▶ _EXERCISE DIRECTIONS_
Repeat all the records exactly, omitting pictures.

▶ _EXERCISE INPUT_
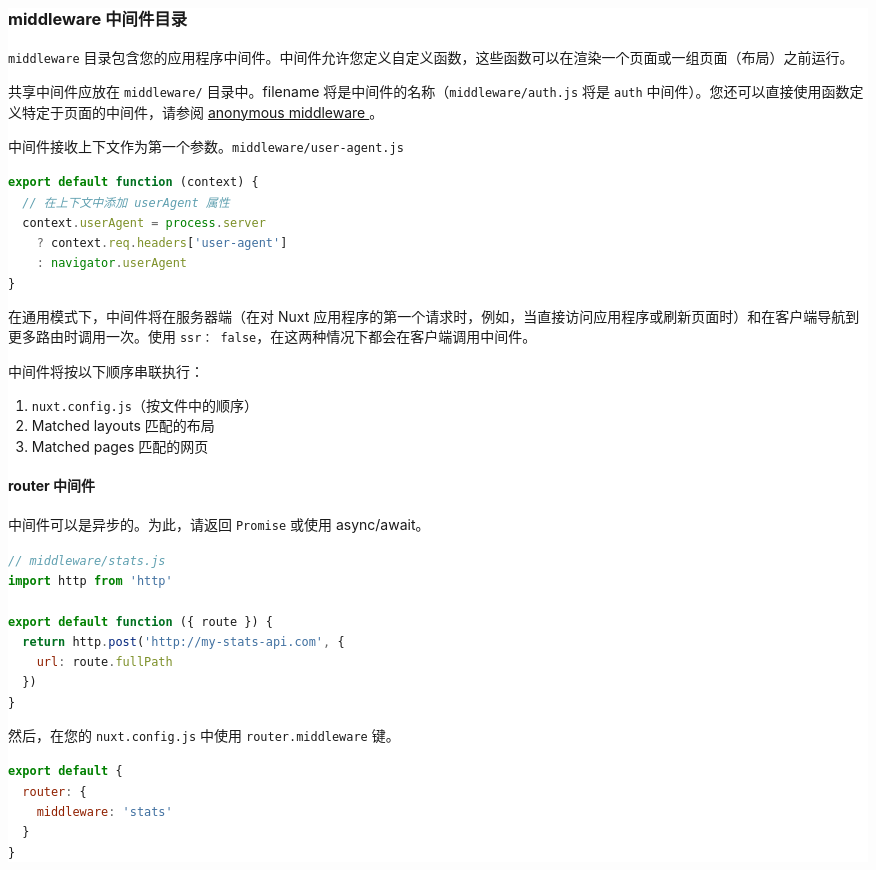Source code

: 


### middleware 中间件目录

`middleware` 目录包含您的应用程序中间件。中间件允许您定义自定义函数，这些函数可以在渲染一个页面或一组页面（布局）之前运行。



共享中间件应放在 `middleware/` 目录中。filename 将是中间件的名称（`middleware/auth.js` 将是 `auth` 中间件）。您还可以直接使用函数定义特定于页面的中间件，请参阅 [anonymous middleware ](https://v2.nuxt.com/examples/middlewares/anonymous)。



中间件接收上下文作为第一个参数。`middleware/user-agent.js`

```js
export default function (context) {
  // 在上下文中添加 userAgent 属性
  context.userAgent = process.server
    ? context.req.headers['user-agent']
    : navigator.userAgent
}
```



在通用模式下，中间件将在服务器端（在对 Nuxt 应用程序的第一个请求时，例如，当直接访问应用程序或刷新页面时）和在客户端导航到更多路由时调用一次。使用 `ssr： false`，在这两种情况下都会在客户端调用中间件。

中间件将按以下顺序串联执行：

1. `nuxt.config.js`（按文件中的顺序）
2. Matched layouts  匹配的布局
3. Matched pages  匹配的网页



#### router 中间件

中间件可以是异步的。为此，请返回 `Promise` 或使用 async/await。

```js
// middleware/stats.js
import http from 'http'

export default function ({ route }) {
  return http.post('http://my-stats-api.com', {
    url: route.fullPath
  })
}
```

然后，在您的 `nuxt.config.js` 中使用 `router.middleware` 键。

```js
export default {
  router: {
    middleware: 'stats'
  }
}
```
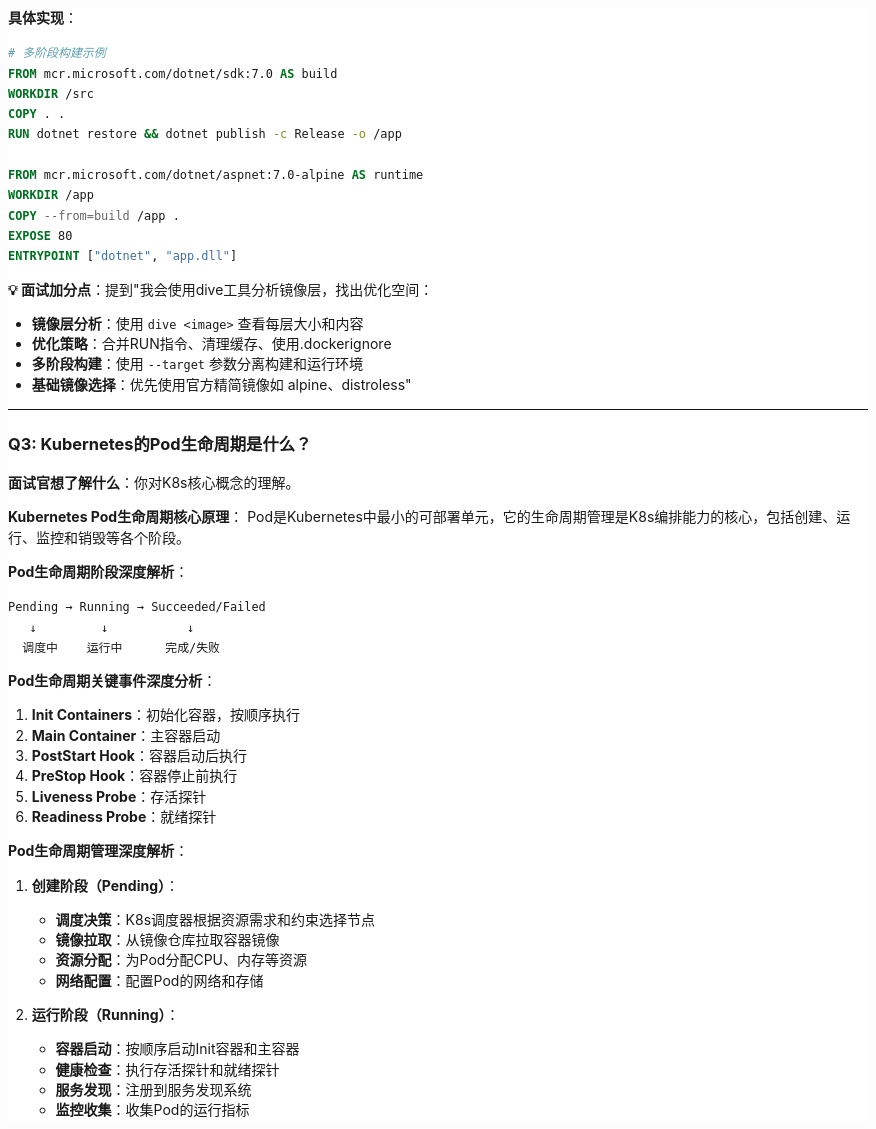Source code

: **具体实现**：
```dockerfile
# 多阶段构建示例
FROM mcr.microsoft.com/dotnet/sdk:7.0 AS build
WORKDIR /src
COPY . .
RUN dotnet restore && dotnet publish -c Release -o /app

FROM mcr.microsoft.com/dotnet/aspnet:7.0-alpine AS runtime
WORKDIR /app
COPY --from=build /app .
EXPOSE 80
ENTRYPOINT ["dotnet", "app.dll"]
```

**💡 面试加分点**：提到"我会使用dive工具分析镜像层，找出优化空间：
- **镜像层分析**：使用 `dive <image>` 查看每层大小和内容
- **优化策略**：合并RUN指令、清理缓存、使用.dockerignore
- **多阶段构建**：使用 `--target` 参数分离构建和运行环境
- **基础镜像选择**：优先使用官方精简镜像如 alpine、distroless"

---

### Q3: Kubernetes的Pod生命周期是什么？

**面试官想了解什么**：你对K8s核心概念的理解。

**Kubernetes Pod生命周期核心原理**：
Pod是Kubernetes中最小的可部署单元，它的生命周期管理是K8s编排能力的核心，包括创建、运行、监控和销毁等各个阶段。

**Pod生命周期阶段深度解析**：
```
Pending → Running → Succeeded/Failed
   ↓         ↓           ↓
  调度中    运行中      完成/失败
```

**Pod生命周期关键事件深度分析**：
1. **Init Containers**：初始化容器，按顺序执行
2. **Main Container**：主容器启动
3. **PostStart Hook**：容器启动后执行
4. **PreStop Hook**：容器停止前执行
5. **Liveness Probe**：存活探针
6. **Readiness Probe**：就绪探针

**Pod生命周期管理深度解析**：
1. **创建阶段（Pending）**：
   - **调度决策**：K8s调度器根据资源需求和约束选择节点
   - **镜像拉取**：从镜像仓库拉取容器镜像
   - **资源分配**：为Pod分配CPU、内存等资源
   - **网络配置**：配置Pod的网络和存储

2. **运行阶段（Running）**：
   - **容器启动**：按顺序启动Init容器和主容器
   - **健康检查**：执行存活探针和就绪探针
   - **服务发现**：注册到服务发现系统
   - **监控收集**：收集Pod的运行指标
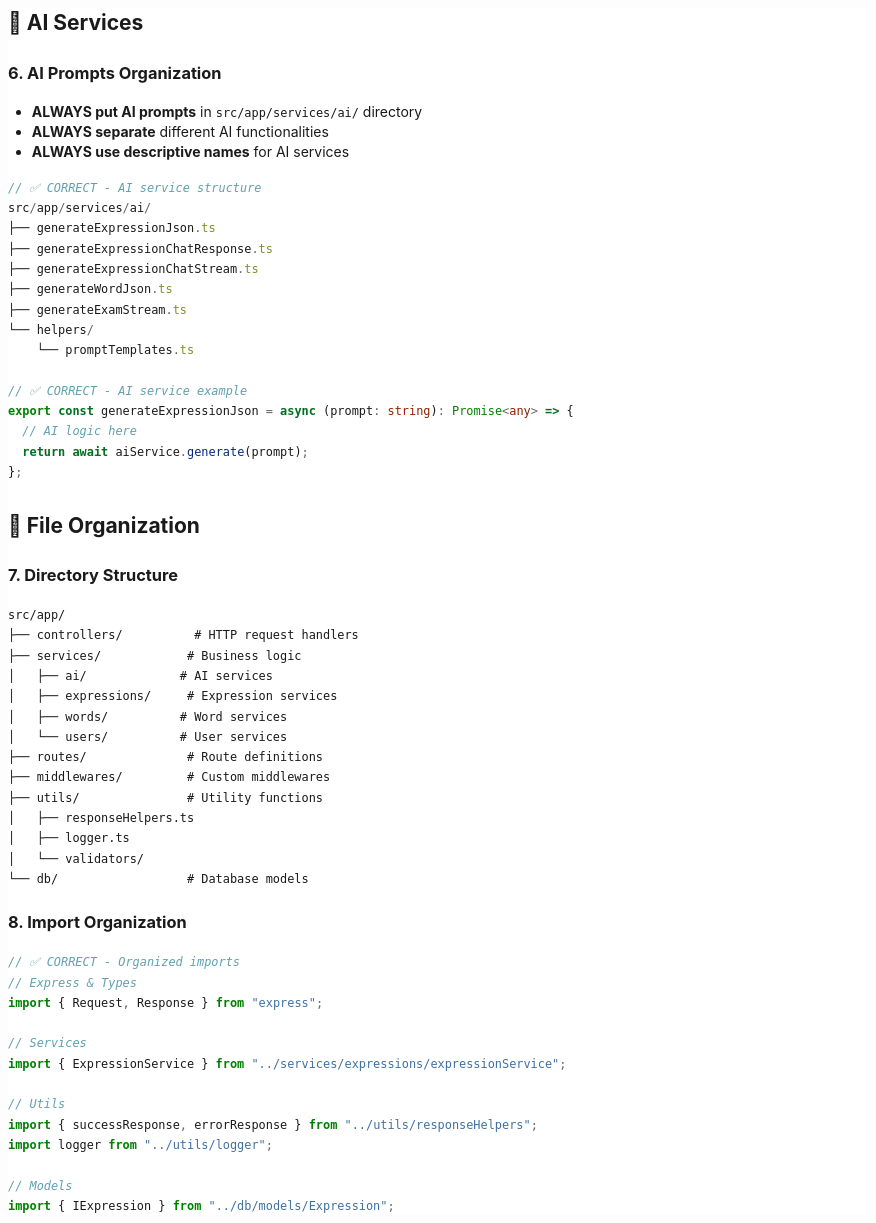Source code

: ## 🤖 AI Services

### 6. AI Prompts Organization
- **ALWAYS put AI prompts** in `src/app/services/ai/` directory
- **ALWAYS separate** different AI functionalities
- **ALWAYS use descriptive names** for AI services

```typescript
// ✅ CORRECT - AI service structure
src/app/services/ai/
├── generateExpressionJson.ts
├── generateExpressionChatResponse.ts
├── generateExpressionChatStream.ts
├── generateWordJson.ts
├── generateExamStream.ts
└── helpers/
    └── promptTemplates.ts

// ✅ CORRECT - AI service example
export const generateExpressionJson = async (prompt: string): Promise<any> => {
  // AI logic here
  return await aiService.generate(prompt);
};
```

## 📁 File Organization

### 7. Directory Structure
```
src/app/
├── controllers/          # HTTP request handlers
├── services/            # Business logic
│   ├── ai/             # AI services
│   ├── expressions/     # Expression services
│   ├── words/          # Word services
│   └── users/          # User services
├── routes/              # Route definitions
├── middlewares/         # Custom middlewares
├── utils/               # Utility functions
│   ├── responseHelpers.ts
│   ├── logger.ts
│   └── validators/
└── db/                  # Database models
```

### 8. Import Organization
```typescript
// ✅ CORRECT - Organized imports
// Express & Types
import { Request, Response } from "express";

// Services
import { ExpressionService } from "../services/expressions/expressionService";

// Utils
import { successResponse, errorResponse } from "../utils/responseHelpers";
import logger from "../utils/logger";

// Models
import { IExpression } from "../db/models/Expression";
```
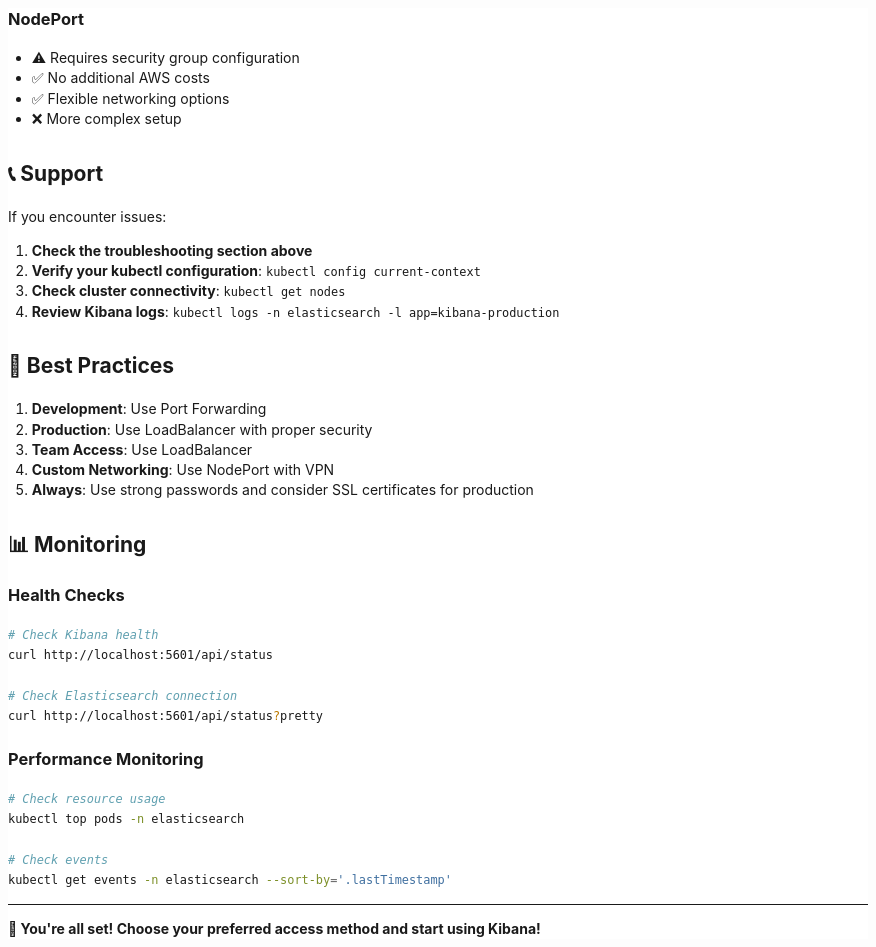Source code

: ### NodePort
- ⚠️ Requires security group configuration
- ✅ No additional AWS costs
- ✅ Flexible networking options
- ❌ More complex setup

## 📞 Support

If you encounter issues:

1. **Check the troubleshooting section above**
2. **Verify your kubectl configuration**: `kubectl config current-context`
3. **Check cluster connectivity**: `kubectl get nodes`
4. **Review Kibana logs**: `kubectl logs -n elasticsearch -l app=kibana-production`

## 🎯 Best Practices

1. **Development**: Use Port Forwarding
2. **Production**: Use LoadBalancer with proper security
3. **Team Access**: Use LoadBalancer
4. **Custom Networking**: Use NodePort with VPN
5. **Always**: Use strong passwords and consider SSL certificates for production

## 📊 Monitoring

### Health Checks
```bash
# Check Kibana health
curl http://localhost:5601/api/status

# Check Elasticsearch connection
curl http://localhost:5601/api/status?pretty
```

### Performance Monitoring
```bash
# Check resource usage
kubectl top pods -n elasticsearch

# Check events
kubectl get events -n elasticsearch --sort-by='.lastTimestamp'
```

---

**🎉 You're all set! Choose your preferred access method and start using Kibana!**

▶ _TASK OUTPUT_
Source code

: 


### middleware 中间件目录

`middleware` 目录包含您的应用程序中间件。中间件允许您定义自定义函数，这些函数可以在渲染一个页面或一组页面（布局）之前运行。



共享中间件应放在 `middleware/` 目录中。filename 将是中间件的名称（`middleware/auth.js` 将是 `auth` 中间件）。您还可以直接使用函数定义特定于页面的中间件，请参阅 [anonymous middleware ](https://v2.nuxt.com/examples/middlewares/anonymous)。



中间件接收上下文作为第一个参数。`middleware/user-agent.js`

```js
export default function (context) {
  // 在上下文中添加 userAgent 属性
  context.userAgent = process.server
    ? context.req.headers['user-agent']
    : navigator.userAgent
}
```



在通用模式下，中间件将在服务器端（在对 Nuxt 应用程序的第一个请求时，例如，当直接访问应用程序或刷新页面时）和在客户端导航到更多路由时调用一次。使用 `ssr： false`，在这两种情况下都会在客户端调用中间件。

中间件将按以下顺序串联执行：

1. `nuxt.config.js`（按文件中的顺序）
2. Matched layouts  匹配的布局
3. Matched pages  匹配的网页



#### router 中间件

中间件可以是异步的。为此，请返回 `Promise` 或使用 async/await。

```js
// middleware/stats.js
import http from 'http'

export default function ({ route }) {
  return http.post('http://my-stats-api.com', {
    url: route.fullPath
  })
}
```

然后，在您的 `nuxt.config.js` 中使用 `router.middleware` 键。

```js
export default {
  router: {
    middleware: 'stats'
  }
}
```
Source code

: **具体实现**：
```dockerfile
# 多阶段构建示例
FROM mcr.microsoft.com/dotnet/sdk:7.0 AS build
WORKDIR /src
COPY . .
RUN dotnet restore && dotnet publish -c Release -o /app

FROM mcr.microsoft.com/dotnet/aspnet:7.0-alpine AS runtime
WORKDIR /app
COPY --from=build /app .
EXPOSE 80
ENTRYPOINT ["dotnet", "app.dll"]
```

**💡 面试加分点**：提到"我会使用dive工具分析镜像层，找出优化空间：
- **镜像层分析**：使用 `dive <image>` 查看每层大小和内容
- **优化策略**：合并RUN指令、清理缓存、使用.dockerignore
- **多阶段构建**：使用 `--target` 参数分离构建和运行环境
- **基础镜像选择**：优先使用官方精简镜像如 alpine、distroless"

---

### Q3: Kubernetes的Pod生命周期是什么？

**面试官想了解什么**：你对K8s核心概念的理解。

**Kubernetes Pod生命周期核心原理**：
Pod是Kubernetes中最小的可部署单元，它的生命周期管理是K8s编排能力的核心，包括创建、运行、监控和销毁等各个阶段。

**Pod生命周期阶段深度解析**：
```
Pending → Running → Succeeded/Failed
   ↓         ↓           ↓
  调度中    运行中      完成/失败
```

**Pod生命周期关键事件深度分析**：
1. **Init Containers**：初始化容器，按顺序执行
2. **Main Container**：主容器启动
3. **PostStart Hook**：容器启动后执行
4. **PreStop Hook**：容器停止前执行
5. **Liveness Probe**：存活探针
6. **Readiness Probe**：就绪探针

**Pod生命周期管理深度解析**：
1. **创建阶段（Pending）**：
   - **调度决策**：K8s调度器根据资源需求和约束选择节点
   - **镜像拉取**：从镜像仓库拉取容器镜像
   - **资源分配**：为Pod分配CPU、内存等资源
   - **网络配置**：配置Pod的网络和存储

2. **运行阶段（Running）**：
   - **容器启动**：按顺序启动Init容器和主容器
   - **健康检查**：执行存活探针和就绪探针
   - **服务发现**：注册到服务发现系统
   - **监控收集**：收集Pod的运行指标
Source code

: ## 🤖 AI Services

### 6. AI Prompts Organization
- **ALWAYS put AI prompts** in `src/app/services/ai/` directory
- **ALWAYS separate** different AI functionalities
- **ALWAYS use descriptive names** for AI services

```typescript
// ✅ CORRECT - AI service structure
src/app/services/ai/
├── generateExpressionJson.ts
├── generateExpressionChatResponse.ts
├── generateExpressionChatStream.ts
├── generateWordJson.ts
├── generateExamStream.ts
└── helpers/
    └── promptTemplates.ts

// ✅ CORRECT - AI service example
export const generateExpressionJson = async (prompt: string): Promise<any> => {
  // AI logic here
  return await aiService.generate(prompt);
};
```

## 📁 File Organization

### 7. Directory Structure
```
src/app/
├── controllers/          # HTTP request handlers
├── services/            # Business logic
│   ├── ai/             # AI services
│   ├── expressions/     # Expression services
│   ├── words/          # Word services
│   └── users/          # User services
├── routes/              # Route definitions
├── middlewares/         # Custom middlewares
├── utils/               # Utility functions
│   ├── responseHelpers.ts
│   ├── logger.ts
│   └── validators/
└── db/                  # Database models
```

### 8. Import Organization
```typescript
// ✅ CORRECT - Organized imports
// Express & Types
import { Request, Response } from "express";

// Services
import { ExpressionService } from "../services/expressions/expressionService";

// Utils
import { successResponse, errorResponse } from "../utils/responseHelpers";
import logger from "../utils/logger";

// Models
import { IExpression } from "../db/models/Expression";
```
Source code

: ### NodePort
- ⚠️ Requires security group configuration
- ✅ No additional AWS costs
- ✅ Flexible networking options
- ❌ More complex setup

## 📞 Support

If you encounter issues:

1. **Check the troubleshooting section above**
2. **Verify your kubectl configuration**: `kubectl config current-context`
3. **Check cluster connectivity**: `kubectl get nodes`
4. **Review Kibana logs**: `kubectl logs -n elasticsearch -l app=kibana-production`

## 🎯 Best Practices

1. **Development**: Use Port Forwarding
2. **Production**: Use LoadBalancer with proper security
3. **Team Access**: Use LoadBalancer
4. **Custom Networking**: Use NodePort with VPN
5. **Always**: Use strong passwords and consider SSL certificates for production

## 📊 Monitoring

### Health Checks
```bash
# Check Kibana health
curl http://localhost:5601/api/status

# Check Elasticsearch connection
curl http://localhost:5601/api/status?pretty
```

### Performance Monitoring
```bash
# Check resource usage
kubectl top pods -n elasticsearch

# Check events
kubectl get events -n elasticsearch --sort-by='.lastTimestamp'
```

---

**🎉 You're all set! Choose your preferred access method and start using Kibana!**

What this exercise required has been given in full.